Lo que deja de resultar adecuado, es coger el coche con esa alta graduación
etílica en la sangre. Pasó lo que tenía que pasar por simple ley de
probabilidades; algo que más tarde le hace a uno recapacitar sobre su miserable
condición de estúpido irresponsable.
Como podéis comprobar os lo cuento como testigo de primera mano de los
sucesos que acaecieron esa madrugada; justo en la primera curva que gira a la
derecha antes de entrar en el pueblo. Esa donde, si pasáis despacio, podéis ver
un ramo de flores secas que depositó una mano amiga en el primer aniversario
del accidente. Allí están los restos del árbol donde se empotró el coche.

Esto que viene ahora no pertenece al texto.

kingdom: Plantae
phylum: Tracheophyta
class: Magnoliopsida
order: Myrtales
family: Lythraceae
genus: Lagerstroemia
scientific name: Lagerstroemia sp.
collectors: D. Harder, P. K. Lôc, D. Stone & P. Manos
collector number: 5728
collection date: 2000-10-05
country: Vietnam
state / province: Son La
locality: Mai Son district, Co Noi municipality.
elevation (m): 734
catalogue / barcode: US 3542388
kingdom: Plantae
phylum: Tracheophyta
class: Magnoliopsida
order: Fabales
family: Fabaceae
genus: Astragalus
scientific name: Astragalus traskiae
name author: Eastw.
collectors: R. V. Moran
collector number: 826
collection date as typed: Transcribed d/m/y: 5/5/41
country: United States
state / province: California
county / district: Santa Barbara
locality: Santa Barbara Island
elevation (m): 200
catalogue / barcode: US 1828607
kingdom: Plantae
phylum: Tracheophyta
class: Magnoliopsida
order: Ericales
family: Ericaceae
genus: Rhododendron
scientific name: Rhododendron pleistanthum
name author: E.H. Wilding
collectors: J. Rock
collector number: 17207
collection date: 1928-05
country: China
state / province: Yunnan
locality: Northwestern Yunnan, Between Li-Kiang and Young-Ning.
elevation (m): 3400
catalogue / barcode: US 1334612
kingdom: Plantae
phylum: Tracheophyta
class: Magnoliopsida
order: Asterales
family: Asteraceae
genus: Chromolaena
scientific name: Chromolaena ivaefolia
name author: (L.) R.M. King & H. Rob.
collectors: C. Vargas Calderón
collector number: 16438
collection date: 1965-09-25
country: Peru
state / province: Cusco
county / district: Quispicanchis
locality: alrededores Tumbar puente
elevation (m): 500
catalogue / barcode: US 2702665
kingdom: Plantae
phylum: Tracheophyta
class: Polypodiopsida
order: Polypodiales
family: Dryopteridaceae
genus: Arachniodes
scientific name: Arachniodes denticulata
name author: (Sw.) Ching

Lo peor no fue despertar desorientado en una cama de hospital, tampoco el
dolor de las heridas, ni la rehabilitación necesaria para poder manejarme
mínimamente. Todo ello se me hizo pasable.
Al contrario que esa angustia que me hace llorar todavía, cuando recuerdo el
último beso que me dio mi novia mientras me hallaba postrado semiinconsciente
en la UCI. Ella venía a despedirse para siempre; nuestro futuro juntos carecía
de sentido dadas las circunstancias.
Yo me quedé anclado en esta silla de ruedas. Ella condenada a ser, la
muchacha de la curva.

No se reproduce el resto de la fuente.